__Set exercise__. Format the material from its first line through the line containing "11: (167, 16)", both inclusive, as a numbered list with blank lines omitted.

## BEGIN Entries

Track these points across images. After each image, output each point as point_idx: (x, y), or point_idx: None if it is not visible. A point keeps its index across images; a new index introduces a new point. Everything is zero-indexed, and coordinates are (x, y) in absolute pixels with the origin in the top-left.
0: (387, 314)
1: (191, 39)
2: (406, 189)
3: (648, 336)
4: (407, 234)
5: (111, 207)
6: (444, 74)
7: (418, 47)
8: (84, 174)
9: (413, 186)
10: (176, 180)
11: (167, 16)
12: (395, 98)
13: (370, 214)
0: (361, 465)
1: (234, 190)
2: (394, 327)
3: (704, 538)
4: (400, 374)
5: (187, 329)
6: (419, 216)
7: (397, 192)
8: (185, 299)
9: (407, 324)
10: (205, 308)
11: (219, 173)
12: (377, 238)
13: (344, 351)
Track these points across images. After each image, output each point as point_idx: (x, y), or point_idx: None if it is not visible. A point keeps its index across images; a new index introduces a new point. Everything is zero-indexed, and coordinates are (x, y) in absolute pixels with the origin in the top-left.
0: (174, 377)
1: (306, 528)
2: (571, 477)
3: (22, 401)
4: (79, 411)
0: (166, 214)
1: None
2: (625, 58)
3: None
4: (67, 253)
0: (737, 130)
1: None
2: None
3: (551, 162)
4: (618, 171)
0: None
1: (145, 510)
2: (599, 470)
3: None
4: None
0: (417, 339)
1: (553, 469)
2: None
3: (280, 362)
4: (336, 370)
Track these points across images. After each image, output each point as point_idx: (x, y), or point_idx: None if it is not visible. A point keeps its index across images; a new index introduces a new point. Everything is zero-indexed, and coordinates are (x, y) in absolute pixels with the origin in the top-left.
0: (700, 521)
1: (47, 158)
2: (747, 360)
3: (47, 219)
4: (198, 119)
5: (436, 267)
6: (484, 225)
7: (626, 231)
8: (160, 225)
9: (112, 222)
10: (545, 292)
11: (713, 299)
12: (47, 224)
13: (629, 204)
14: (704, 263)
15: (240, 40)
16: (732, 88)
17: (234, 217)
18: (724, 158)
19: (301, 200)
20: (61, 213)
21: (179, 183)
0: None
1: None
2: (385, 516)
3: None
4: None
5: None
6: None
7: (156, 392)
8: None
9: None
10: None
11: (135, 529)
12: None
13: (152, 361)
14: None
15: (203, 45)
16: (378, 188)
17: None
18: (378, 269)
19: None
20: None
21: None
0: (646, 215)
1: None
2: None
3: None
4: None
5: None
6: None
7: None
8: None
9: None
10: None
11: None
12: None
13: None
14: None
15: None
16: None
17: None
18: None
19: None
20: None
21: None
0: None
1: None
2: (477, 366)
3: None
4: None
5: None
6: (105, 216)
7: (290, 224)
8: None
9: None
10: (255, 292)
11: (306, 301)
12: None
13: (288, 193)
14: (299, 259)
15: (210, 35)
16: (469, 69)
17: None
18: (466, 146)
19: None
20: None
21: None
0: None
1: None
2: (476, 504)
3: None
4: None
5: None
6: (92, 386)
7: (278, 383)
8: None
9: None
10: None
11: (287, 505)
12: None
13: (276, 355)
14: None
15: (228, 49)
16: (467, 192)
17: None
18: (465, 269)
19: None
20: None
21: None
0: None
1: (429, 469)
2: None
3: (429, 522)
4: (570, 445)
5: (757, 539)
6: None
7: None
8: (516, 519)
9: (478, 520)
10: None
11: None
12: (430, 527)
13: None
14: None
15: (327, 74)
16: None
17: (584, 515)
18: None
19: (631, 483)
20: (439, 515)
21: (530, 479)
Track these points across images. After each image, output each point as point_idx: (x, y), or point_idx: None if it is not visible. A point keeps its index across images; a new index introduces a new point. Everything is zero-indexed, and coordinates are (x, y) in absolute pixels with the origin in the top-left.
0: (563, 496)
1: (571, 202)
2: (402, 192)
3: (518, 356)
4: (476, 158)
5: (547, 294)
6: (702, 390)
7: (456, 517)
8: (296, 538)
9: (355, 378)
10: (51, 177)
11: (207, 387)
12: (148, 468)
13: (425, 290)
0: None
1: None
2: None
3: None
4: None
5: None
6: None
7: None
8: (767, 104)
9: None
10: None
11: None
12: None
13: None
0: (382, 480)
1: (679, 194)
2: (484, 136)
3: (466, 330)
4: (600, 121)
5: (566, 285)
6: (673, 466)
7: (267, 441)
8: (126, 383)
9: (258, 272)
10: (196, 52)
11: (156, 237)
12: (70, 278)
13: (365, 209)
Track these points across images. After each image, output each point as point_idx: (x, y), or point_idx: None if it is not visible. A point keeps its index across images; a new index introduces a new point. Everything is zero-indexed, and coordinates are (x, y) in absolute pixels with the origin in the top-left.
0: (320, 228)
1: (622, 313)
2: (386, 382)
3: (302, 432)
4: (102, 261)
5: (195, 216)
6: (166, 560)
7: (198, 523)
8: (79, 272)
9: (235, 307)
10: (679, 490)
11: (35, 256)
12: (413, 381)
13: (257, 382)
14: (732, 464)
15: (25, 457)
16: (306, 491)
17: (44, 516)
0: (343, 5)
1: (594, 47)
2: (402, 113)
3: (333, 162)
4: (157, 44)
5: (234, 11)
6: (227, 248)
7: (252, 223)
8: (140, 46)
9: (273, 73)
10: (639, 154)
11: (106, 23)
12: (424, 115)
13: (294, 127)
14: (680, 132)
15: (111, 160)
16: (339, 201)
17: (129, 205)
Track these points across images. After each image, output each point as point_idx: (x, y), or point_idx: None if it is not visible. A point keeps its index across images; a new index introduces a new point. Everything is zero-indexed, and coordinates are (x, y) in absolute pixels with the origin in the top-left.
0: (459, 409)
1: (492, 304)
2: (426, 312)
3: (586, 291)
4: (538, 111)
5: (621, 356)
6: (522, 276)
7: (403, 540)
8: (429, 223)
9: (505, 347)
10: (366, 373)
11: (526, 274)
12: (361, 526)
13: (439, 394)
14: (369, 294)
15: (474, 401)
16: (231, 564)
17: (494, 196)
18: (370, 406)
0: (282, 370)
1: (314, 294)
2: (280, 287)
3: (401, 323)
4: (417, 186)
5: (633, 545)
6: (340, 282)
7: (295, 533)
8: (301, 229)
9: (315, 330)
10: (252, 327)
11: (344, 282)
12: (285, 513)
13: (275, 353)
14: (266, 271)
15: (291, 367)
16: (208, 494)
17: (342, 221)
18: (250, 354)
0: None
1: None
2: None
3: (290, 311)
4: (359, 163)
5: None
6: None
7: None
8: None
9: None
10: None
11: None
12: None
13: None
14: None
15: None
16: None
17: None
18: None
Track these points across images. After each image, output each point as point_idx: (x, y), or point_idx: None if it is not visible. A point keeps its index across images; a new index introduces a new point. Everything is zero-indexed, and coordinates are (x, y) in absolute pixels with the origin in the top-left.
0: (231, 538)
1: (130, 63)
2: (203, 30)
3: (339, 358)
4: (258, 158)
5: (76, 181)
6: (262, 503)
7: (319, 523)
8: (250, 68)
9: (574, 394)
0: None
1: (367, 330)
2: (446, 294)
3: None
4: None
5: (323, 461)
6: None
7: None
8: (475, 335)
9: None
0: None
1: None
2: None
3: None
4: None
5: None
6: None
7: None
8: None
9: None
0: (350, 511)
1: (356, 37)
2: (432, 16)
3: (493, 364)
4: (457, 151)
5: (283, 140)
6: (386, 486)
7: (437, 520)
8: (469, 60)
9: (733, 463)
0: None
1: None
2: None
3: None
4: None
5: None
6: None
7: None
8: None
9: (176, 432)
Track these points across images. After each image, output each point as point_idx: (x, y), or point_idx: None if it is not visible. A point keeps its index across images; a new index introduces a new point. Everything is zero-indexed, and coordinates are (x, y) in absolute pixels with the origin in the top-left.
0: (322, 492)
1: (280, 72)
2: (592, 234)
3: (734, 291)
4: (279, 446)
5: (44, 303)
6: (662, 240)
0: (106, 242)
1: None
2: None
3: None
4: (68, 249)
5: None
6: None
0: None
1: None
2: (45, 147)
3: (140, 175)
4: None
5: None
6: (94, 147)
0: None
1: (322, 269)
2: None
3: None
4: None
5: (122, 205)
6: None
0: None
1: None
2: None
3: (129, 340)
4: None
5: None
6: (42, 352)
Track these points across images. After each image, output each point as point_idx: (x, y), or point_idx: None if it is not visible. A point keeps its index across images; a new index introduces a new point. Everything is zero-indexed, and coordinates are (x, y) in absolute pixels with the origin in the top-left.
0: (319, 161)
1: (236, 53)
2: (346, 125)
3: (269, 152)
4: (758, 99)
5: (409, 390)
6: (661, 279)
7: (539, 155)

## END Entries

__Exercise solution__.
1. Track these points across images. After each image, output each point as point_idx: (x, y), or point_idx: None if it is not visible. A point keeps its index across images; a new index introduces a new point. Everything is zero-indexed, and coordinates are (x, y) in absolute pixels with the origin in the top-left.
2. 0: (387, 314)
3. 1: (191, 39)
4. 2: (406, 189)
5. 3: (648, 336)
6. 4: (407, 234)
7. 5: (111, 207)
8. 6: (444, 74)
9. 7: (418, 47)
10. 8: (84, 174)
11. 9: (413, 186)
12. 10: (176, 180)
13. 11: (167, 16)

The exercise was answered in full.